Dataset entries:
::::::::::

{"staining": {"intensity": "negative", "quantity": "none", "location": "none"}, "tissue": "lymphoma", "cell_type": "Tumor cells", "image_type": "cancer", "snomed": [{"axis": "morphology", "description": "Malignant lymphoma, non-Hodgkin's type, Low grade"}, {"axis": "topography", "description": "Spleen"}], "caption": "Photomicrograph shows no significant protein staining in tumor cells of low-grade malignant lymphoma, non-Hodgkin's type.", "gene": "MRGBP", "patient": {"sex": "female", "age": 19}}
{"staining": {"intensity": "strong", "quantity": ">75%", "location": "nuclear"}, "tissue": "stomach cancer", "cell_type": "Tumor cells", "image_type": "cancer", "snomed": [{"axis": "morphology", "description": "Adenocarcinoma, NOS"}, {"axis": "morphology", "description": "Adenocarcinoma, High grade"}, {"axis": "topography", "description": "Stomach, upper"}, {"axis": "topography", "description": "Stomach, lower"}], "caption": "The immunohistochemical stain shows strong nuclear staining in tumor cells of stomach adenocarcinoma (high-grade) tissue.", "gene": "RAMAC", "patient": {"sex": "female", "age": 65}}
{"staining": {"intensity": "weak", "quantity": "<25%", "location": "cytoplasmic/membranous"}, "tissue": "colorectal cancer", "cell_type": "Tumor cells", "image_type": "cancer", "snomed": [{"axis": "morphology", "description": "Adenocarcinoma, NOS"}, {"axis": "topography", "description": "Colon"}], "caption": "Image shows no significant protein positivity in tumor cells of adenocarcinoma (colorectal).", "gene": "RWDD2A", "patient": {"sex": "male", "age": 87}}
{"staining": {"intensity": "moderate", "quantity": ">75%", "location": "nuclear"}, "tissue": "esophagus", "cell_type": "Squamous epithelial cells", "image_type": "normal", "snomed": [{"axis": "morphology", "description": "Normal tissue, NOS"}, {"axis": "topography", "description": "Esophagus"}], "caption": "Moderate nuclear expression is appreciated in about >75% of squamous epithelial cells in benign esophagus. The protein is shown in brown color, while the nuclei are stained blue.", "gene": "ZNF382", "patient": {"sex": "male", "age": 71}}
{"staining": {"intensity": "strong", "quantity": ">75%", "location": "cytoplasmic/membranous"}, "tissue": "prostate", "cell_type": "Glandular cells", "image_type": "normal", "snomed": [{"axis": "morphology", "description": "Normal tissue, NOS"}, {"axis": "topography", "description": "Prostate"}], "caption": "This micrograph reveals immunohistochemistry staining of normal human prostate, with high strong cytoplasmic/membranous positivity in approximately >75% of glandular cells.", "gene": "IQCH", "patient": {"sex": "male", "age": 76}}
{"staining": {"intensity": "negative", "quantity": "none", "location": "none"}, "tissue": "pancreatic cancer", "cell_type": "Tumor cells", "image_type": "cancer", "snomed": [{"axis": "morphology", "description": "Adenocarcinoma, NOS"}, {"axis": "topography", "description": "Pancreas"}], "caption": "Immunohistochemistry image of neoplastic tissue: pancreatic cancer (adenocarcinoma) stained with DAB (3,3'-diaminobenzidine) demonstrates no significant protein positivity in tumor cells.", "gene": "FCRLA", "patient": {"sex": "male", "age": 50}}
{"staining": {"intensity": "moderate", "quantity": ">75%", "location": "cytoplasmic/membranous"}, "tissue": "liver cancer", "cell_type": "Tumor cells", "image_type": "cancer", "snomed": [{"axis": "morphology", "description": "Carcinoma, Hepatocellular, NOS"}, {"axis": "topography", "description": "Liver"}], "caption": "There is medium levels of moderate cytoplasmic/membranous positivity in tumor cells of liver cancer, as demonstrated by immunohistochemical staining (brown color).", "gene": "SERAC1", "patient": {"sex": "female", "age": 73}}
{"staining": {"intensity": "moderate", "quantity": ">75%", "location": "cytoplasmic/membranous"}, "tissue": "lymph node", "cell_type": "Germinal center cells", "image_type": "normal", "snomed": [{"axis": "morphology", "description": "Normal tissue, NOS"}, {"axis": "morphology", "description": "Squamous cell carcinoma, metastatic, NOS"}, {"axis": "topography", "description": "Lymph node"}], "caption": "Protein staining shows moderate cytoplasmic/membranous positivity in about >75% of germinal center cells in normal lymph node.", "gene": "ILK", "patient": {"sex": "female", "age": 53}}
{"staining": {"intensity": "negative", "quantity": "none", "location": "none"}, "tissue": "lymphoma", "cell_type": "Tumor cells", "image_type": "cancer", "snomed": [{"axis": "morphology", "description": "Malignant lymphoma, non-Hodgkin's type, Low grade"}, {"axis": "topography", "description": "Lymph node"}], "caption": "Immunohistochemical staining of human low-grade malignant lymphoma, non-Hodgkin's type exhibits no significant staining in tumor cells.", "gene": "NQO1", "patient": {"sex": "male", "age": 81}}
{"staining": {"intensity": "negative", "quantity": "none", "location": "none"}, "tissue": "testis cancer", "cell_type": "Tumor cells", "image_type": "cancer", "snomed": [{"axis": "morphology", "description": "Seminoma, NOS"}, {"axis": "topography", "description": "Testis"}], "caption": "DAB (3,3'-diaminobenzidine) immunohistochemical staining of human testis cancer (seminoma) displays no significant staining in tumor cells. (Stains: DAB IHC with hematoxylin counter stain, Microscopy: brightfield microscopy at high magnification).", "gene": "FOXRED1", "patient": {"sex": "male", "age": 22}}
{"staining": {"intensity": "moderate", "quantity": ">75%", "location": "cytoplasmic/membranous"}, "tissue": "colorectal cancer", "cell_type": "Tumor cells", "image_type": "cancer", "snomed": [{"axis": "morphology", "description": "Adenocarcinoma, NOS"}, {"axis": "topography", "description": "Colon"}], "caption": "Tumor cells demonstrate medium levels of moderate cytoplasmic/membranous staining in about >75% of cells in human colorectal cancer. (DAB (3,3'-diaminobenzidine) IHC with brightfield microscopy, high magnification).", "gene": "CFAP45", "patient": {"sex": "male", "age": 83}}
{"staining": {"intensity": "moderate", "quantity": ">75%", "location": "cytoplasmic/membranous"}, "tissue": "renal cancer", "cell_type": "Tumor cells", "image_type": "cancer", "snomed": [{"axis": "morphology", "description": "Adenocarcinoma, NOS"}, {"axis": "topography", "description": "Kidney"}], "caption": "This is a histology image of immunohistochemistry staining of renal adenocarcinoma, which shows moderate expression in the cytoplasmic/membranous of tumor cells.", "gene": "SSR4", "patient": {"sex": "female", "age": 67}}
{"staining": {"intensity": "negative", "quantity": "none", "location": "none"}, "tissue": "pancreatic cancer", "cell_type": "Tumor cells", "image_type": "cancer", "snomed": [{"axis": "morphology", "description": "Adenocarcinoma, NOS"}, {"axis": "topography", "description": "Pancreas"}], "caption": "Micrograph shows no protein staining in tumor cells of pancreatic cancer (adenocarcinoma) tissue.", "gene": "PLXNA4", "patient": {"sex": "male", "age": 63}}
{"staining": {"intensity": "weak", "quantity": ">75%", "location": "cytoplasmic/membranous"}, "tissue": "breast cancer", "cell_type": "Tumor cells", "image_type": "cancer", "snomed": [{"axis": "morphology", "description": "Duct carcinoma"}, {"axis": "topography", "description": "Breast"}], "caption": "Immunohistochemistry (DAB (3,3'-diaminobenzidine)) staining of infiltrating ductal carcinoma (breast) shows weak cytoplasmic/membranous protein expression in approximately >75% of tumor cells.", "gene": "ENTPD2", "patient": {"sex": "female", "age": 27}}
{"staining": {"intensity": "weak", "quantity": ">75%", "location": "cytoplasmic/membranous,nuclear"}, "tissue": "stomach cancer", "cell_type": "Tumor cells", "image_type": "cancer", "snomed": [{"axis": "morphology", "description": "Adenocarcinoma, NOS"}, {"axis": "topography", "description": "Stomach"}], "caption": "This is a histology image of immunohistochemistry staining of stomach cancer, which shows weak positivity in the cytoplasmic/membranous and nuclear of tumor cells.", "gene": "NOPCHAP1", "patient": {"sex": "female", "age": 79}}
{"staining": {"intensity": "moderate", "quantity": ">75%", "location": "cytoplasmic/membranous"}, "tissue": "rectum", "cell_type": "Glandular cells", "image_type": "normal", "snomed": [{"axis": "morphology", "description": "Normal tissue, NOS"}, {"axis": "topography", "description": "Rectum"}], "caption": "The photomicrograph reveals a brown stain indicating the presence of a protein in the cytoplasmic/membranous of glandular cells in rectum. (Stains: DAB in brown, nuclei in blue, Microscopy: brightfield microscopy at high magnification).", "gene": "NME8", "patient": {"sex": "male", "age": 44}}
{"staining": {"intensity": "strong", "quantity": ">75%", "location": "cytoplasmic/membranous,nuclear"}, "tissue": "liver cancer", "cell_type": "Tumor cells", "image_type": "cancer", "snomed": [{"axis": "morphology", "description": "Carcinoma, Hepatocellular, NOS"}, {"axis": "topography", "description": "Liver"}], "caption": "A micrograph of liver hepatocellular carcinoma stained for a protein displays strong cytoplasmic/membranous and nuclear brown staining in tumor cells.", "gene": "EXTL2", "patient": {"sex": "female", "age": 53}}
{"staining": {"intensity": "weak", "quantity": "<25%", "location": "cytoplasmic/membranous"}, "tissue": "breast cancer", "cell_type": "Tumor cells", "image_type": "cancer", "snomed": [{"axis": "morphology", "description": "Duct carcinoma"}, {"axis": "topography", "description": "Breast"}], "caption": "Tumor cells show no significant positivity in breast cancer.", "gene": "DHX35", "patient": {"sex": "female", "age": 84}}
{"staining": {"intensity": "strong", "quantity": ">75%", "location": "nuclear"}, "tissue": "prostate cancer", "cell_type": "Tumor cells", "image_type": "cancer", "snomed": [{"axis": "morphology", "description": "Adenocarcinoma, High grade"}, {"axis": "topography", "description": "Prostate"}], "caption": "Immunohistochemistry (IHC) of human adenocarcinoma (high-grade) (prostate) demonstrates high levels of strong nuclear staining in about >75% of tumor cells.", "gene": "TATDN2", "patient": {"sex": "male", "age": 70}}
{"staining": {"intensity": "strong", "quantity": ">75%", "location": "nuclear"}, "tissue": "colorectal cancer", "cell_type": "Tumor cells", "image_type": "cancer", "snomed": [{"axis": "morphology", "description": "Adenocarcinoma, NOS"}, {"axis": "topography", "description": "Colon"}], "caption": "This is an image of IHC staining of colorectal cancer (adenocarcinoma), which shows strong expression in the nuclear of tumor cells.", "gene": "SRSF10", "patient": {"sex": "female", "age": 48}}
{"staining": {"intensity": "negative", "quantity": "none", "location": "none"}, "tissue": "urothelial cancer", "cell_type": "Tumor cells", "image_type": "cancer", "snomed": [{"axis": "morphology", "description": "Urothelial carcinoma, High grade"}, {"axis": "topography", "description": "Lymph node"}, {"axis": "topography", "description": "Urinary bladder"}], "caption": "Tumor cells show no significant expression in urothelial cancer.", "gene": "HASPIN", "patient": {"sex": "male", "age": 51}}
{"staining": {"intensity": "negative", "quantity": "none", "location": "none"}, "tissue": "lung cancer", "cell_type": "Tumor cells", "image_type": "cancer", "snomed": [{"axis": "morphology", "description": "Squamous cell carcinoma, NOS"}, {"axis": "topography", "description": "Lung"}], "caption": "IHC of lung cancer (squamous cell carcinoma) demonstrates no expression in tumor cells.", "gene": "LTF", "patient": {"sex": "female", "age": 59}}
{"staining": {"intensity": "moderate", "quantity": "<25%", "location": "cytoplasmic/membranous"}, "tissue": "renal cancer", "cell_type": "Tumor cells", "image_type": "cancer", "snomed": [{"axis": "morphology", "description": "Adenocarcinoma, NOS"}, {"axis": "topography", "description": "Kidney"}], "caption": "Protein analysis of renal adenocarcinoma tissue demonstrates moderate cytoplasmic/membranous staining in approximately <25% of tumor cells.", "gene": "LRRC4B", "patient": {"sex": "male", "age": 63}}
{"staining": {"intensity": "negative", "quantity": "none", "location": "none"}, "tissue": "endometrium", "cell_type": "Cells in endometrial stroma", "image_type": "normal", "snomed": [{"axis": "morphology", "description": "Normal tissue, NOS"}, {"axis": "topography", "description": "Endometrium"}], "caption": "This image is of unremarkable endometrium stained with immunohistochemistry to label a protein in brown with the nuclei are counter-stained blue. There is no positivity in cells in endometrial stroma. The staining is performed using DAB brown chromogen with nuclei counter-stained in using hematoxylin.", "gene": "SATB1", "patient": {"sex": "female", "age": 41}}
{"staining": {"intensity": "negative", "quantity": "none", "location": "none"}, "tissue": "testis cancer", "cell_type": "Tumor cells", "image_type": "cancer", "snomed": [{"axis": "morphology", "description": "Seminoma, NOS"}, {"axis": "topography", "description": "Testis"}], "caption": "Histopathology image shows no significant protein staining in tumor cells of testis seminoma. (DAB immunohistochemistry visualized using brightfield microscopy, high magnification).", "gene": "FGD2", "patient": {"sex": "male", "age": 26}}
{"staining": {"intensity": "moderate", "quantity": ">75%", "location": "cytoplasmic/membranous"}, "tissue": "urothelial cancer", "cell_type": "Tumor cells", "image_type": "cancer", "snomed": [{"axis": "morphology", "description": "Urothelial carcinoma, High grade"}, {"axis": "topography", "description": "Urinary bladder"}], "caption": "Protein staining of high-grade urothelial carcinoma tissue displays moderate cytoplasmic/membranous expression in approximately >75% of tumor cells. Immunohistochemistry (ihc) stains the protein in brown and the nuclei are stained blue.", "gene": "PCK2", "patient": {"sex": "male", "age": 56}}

::::::::::

**Prompt:** In the entries above, find every line with the word "prostate" and list it.

**Task solution:**
{"staining": {"intensity": "strong", "quantity": ">75%", "location": "cytoplasmic/membranous"}, "tissue": "prostate", "cell_type": "Glandular cells", "image_type": "normal", "snomed": [{"axis": "morphology", "description": "Normal tissue, NOS"}, {"axis": "topography", "description": "Prostate"}], "caption": "This micrograph reveals immunohistochemistry staining of normal human prostate, with high strong cytoplasmic/membranous positivity in approximately >75% of glandular cells.", "gene": "IQCH", "patient": {"sex": "male", "age": 76}}
{"staining": {"intensity": "strong", "quantity": ">75%", "location": "nuclear"}, "tissue": "prostate cancer", "cell_type": "Tumor cells", "image_type": "cancer", "snomed": [{"axis": "morphology", "description": "Adenocarcinoma, High grade"}, {"axis": "topography", "description": "Prostate"}], "caption": "Immunohistochemistry (IHC) of human adenocarcinoma (high-grade) (prostate) demonstrates high levels of strong nuclear staining in about >75% of tumor cells.", "gene": "TATDN2", "patient": {"sex": "male", "age": 70}}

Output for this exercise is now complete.